Charities need to combat declining levels of trust by adopting new models in which they and donors are working together, according to Reuben Turner, creative director of the fundraising consultancy The Good Agency.
Speaking at the International Fundraising Congress in the Netherlands yesterday, Turner pointed to research published in January by the PR company Edelman, which found that trust in all major institutions, including government, the media, businesses and charities, had fallen.
He said many people saw charities as part of "the establishment" and did not believe they truly cared about their causes.
"Charities and NGOs are seen as part of this broken system by many people now," Turner said. "They are seen as self-serving, as existing to exist, not to solve problems. It’s a belief that you hear time and time again, and is reinforced by fundraising messages and behaviours. That’s the problem."
Many charities were looking for additional funds to grow or even to survive, he said, at the same time as the traditional pool of people who give to charity was shrinking.
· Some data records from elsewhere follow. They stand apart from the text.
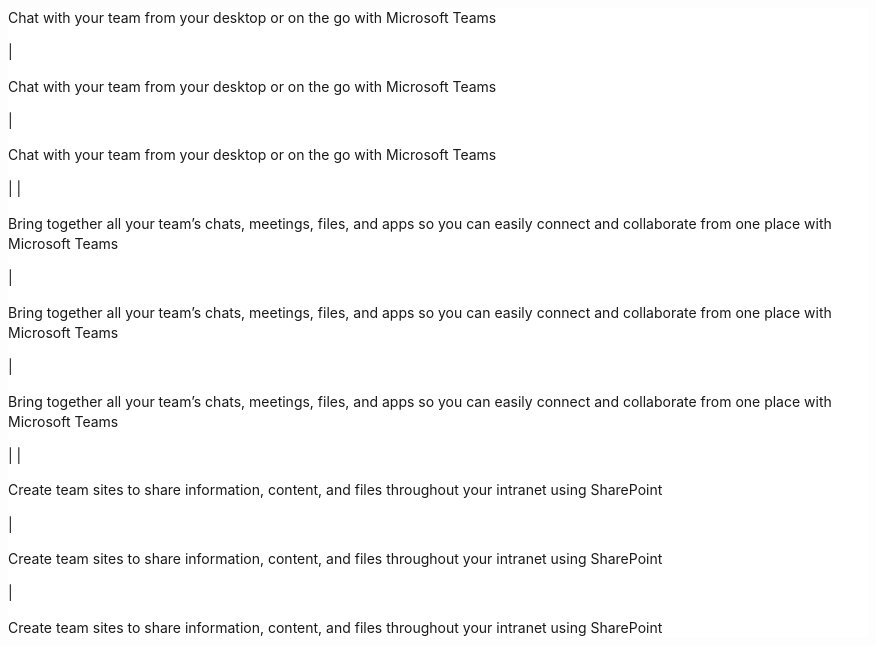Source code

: Chat with your team from your desktop or on the go with Microsoft Teams







 | 

Chat with your team from your desktop or on the go with Microsoft Teams

 | 

Chat with your team from your desktop or on the go with Microsoft Teams

 |
| 

Bring together all your team’s chats, meetings, files, and apps so you can easily connect and collaborate from one place with Microsoft Teams







 | 

Bring together all your team’s chats, meetings, files, and apps so you can easily connect and collaborate from one place with Microsoft Teams

 | 

Bring together all your team’s chats, meetings, files, and apps so you can easily connect and collaborate from one place with Microsoft Teams

 |
| 

Create team sites to share information, content, and files throughout your intranet using SharePoint







 | 

Create team sites to share information, content, and files throughout your intranet using SharePoint

 | 

Create team sites to share information, content, and files throughout your intranet using SharePoint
He said fundraisers tended to assume that those who did not donate did not care.
"If you go out to the mass of non-givers, you are immediately going to be talking to people who don’t believe in charities and NGOs and basically aren’t buying what we’re selling," Turner said. "But they do care about things."
He said it was time for fundraisers to re-examine the moral high ground they tended to try to occupy.
"The traditional fundraising model assumes trust and doesn’t work without it, and that means we might need a different model of change," he said.
"Fundraising always boils down to ‘you give us money and we change the world’. The assumption is that they trust us because we deserve it; but I don’t think a mass of the population does any more."
Turner said new ways of operating that saw donors and supporters as collaborators in effecting change were needed.
"The current model is ‘you give, we do’," he said. "The answer we need to move to is that the organisation needs to get the individual on board and change things together."
One example of organisations collaborating with people to create change, he said, was the way in which the short-term house rental app AirBnB had used its platform to connect people who had lost their homes during Hurricane Irma with people who were willing to take them in.
He said the issue charities needed to tackle was how to grow such models so they could be used on a large scale.